Table Of Contents
- Description
- How does this sample work?
- Prerequisites
- Running the sample
- Additional resources
- License
- Changelog
- Known issues
This sample shows how to refit an engine built from an ONNX model via parsers. A modified version of the ONNX BiDAF model is used as the sample model, which implements the Bi-Directional Attention Flow (BiDAF) network described in the paper Bidirectional Attention Flow for Machine Comprehension.
This sample replaces unsupported nodes (HardMax / Compress) in the original ONNX model via ONNX-graphsurgeon (in prepare_model.py
) and build a refittable TensorRT engine.
The engine is then refitted with fake weights and correct weights, each followed by inference on sample context and query sentences in build_and_refit_engine.py
.
Dependencies required for this sample
- Install the dependencies for Python:
pip3 install -r requirements.txt
On Jetson Nano, you will need nvcc in the PATH
for installing pycuda:
export PATH=${PATH}:/usr/local/cuda/bin/
-
TensorRT
-
Download sample data. See the "Download Sample Data" section of the general setup guide.
The data directory needs to be specified (either via -d /path/to/data
or environment varaiable TRT_DATA_DIR
)
when running these scripts. An error will be thrown if not. Taking TRT_DATA_DIR
approach in following example.
- Prepare the ONNX model. (The data directory needs to be specified.)
python3 prepare_model.py
The output should look similar to the following:
Modifying the ONNX model ...
Modified ONNX model saved as bidaf-modified.onnx
Done.
The script will modify the original model from onnx/models and save an ONNX model that can be parsed and run by TensorRT.
The original ONNX model contains four CategoryMapper nodes to map the four input string arrays to int arrays.
Since TensorRT does not support string data type and CategoryMapper nodes, we dump out the four maps for the four nodes as json files (model/CategoryMapper_{4-6}.json
) and use them to preprocess input data.
Now the four inputs become four outputs of the original CategoryMapper nodes.
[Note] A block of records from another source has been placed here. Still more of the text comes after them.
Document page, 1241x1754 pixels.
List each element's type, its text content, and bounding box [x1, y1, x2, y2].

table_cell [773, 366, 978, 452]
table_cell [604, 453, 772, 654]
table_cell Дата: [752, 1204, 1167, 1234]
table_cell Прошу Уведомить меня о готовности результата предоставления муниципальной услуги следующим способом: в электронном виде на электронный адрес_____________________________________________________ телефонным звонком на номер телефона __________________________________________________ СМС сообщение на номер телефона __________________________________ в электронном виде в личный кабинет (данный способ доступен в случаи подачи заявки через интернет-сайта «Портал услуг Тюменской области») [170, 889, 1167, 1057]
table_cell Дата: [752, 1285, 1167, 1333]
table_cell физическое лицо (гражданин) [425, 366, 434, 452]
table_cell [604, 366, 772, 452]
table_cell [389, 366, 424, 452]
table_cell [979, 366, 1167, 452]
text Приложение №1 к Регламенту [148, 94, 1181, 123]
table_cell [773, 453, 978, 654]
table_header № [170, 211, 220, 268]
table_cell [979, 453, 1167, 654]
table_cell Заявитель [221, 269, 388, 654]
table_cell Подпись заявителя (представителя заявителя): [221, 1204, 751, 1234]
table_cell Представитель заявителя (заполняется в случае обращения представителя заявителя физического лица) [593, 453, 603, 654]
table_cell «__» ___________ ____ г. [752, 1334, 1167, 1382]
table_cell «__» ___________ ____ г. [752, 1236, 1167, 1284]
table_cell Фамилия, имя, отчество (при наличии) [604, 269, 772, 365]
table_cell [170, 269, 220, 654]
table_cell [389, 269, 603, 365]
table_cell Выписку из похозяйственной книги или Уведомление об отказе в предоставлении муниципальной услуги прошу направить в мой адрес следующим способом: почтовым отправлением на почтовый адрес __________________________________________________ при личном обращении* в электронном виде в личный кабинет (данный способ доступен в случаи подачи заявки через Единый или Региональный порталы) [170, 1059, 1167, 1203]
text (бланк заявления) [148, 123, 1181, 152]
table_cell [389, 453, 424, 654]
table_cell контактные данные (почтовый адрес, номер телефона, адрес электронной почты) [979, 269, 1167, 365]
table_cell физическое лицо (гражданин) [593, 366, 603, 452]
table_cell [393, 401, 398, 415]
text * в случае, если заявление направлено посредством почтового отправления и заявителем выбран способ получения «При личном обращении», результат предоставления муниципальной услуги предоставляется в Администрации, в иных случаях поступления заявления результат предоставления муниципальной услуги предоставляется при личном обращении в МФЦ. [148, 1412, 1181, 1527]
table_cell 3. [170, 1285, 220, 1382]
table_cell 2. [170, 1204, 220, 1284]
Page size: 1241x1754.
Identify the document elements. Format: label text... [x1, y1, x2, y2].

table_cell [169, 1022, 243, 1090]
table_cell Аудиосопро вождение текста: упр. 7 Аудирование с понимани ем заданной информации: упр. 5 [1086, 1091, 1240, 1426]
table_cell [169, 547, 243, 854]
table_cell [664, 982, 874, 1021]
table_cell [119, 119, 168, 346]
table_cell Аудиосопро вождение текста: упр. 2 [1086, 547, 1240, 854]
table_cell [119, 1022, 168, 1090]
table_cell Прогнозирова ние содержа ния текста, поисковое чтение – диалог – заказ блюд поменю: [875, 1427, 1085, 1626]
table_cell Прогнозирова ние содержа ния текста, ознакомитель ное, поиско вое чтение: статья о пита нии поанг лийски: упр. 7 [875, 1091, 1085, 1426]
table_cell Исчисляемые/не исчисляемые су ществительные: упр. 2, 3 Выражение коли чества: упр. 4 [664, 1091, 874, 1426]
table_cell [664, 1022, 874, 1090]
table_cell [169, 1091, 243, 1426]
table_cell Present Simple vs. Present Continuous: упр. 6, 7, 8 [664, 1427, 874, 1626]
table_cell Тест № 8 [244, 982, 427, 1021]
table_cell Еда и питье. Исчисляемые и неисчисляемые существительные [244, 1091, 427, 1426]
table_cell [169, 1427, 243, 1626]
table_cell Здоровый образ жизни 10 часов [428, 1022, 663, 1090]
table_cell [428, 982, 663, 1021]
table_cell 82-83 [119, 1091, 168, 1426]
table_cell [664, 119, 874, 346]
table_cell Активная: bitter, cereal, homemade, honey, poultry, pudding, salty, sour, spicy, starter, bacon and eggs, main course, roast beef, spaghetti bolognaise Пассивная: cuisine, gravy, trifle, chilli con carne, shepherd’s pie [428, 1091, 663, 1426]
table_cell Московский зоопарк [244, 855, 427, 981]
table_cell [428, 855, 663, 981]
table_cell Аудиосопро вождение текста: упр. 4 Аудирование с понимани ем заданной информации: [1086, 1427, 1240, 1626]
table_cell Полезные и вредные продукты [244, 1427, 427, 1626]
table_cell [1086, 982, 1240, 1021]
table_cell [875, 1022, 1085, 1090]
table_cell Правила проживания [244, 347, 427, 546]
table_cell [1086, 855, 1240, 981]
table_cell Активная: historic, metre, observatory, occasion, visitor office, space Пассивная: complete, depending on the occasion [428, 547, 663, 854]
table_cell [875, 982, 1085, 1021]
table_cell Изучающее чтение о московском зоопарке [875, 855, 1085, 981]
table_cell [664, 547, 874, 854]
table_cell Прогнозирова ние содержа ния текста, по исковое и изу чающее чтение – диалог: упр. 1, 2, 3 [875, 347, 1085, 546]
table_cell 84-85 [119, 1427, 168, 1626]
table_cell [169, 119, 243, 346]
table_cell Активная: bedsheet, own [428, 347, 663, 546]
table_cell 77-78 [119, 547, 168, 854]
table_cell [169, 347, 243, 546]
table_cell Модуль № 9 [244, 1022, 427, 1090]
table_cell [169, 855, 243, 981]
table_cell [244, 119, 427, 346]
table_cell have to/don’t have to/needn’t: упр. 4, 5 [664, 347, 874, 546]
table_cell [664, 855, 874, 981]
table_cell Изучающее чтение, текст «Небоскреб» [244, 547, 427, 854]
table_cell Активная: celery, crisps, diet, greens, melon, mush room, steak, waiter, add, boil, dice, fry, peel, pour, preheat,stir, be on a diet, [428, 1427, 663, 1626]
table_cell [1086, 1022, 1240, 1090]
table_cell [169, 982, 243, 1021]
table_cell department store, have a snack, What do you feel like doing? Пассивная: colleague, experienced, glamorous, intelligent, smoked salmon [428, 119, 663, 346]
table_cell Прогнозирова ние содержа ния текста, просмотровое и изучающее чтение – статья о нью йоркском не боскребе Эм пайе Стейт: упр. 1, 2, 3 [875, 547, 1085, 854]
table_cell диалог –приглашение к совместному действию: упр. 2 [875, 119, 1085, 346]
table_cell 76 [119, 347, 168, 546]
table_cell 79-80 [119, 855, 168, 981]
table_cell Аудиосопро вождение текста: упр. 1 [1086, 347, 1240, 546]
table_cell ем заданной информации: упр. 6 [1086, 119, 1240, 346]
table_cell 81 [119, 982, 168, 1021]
And unsupported HardMax nodes and Compress nodes are replaced by ArgMax nodes and Gather nodes, respectively.
- Build a TensorRT engine, refit the engine and run inference.
python3 build_and_refit_engine.py
The script will build a TensorRT engine from the modified ONNX model, and then refit the engine and run inference on sample context and query sentences.
When running the above command for the first time, the output should look similar to the following:
Loading ONNX file from path bidaf-modified.onnx...
Beginning ONNX file parsing
[TensorRT] WARNING: onnx2trt_utils.cpp:283: Your ONNX model has been generated with INT64 weights, while TensorRT does not natively support INT64. Attempting to cast down to INT32.
[TensorRT] WARNING: Tensor DataType is determined at build time for tensors not marked as input or output.
[TensorRT] WARNING: Tensor DataType is determined at build time for tensors not marked as input or output.
Completed parsing of ONNX file
Network inputs:
CategoryMapper_4 <class 'numpy.int32'> (-1, 1)
CategoryMapper_5 <class 'numpy.int32'> (-1, 1, 1, 16)
CategoryMapper_6 <class 'numpy.int32'> (-1, 1)
CategoryMapper_7 <class 'numpy.int32'> (-1, 1, 1, 16)
Building an engine from file bidaf-modified.onnx; this may take a while...
Completed creating Engine
Refitting engine...
Doing inference...
Refitting engine...
Doing inference...
Passed
When running the above command again, engine will be deserialized from the plan file, the output should look similar to the following:
Reading engine from file bidaf.trt
Refitting engine...
Doing inference...
Refitting engine...
Doing inference...
Passed
The following resources provide a deeper understanding about the model used in this sample:
Model
Documentation
- Introduction To NVIDIA’s TensorRT Samples
- Working With TensorRT Using The Python API
- Importing A Model Using A Parser In Python
- NVIDIA’s TensorRT Documentation Library
For terms and conditions for use, reproduction, and distribution, see the TensorRT Software License Agreement documentation.
October 2020: This sample was recreated, updated and reviewed.
There are no known issues in this sample.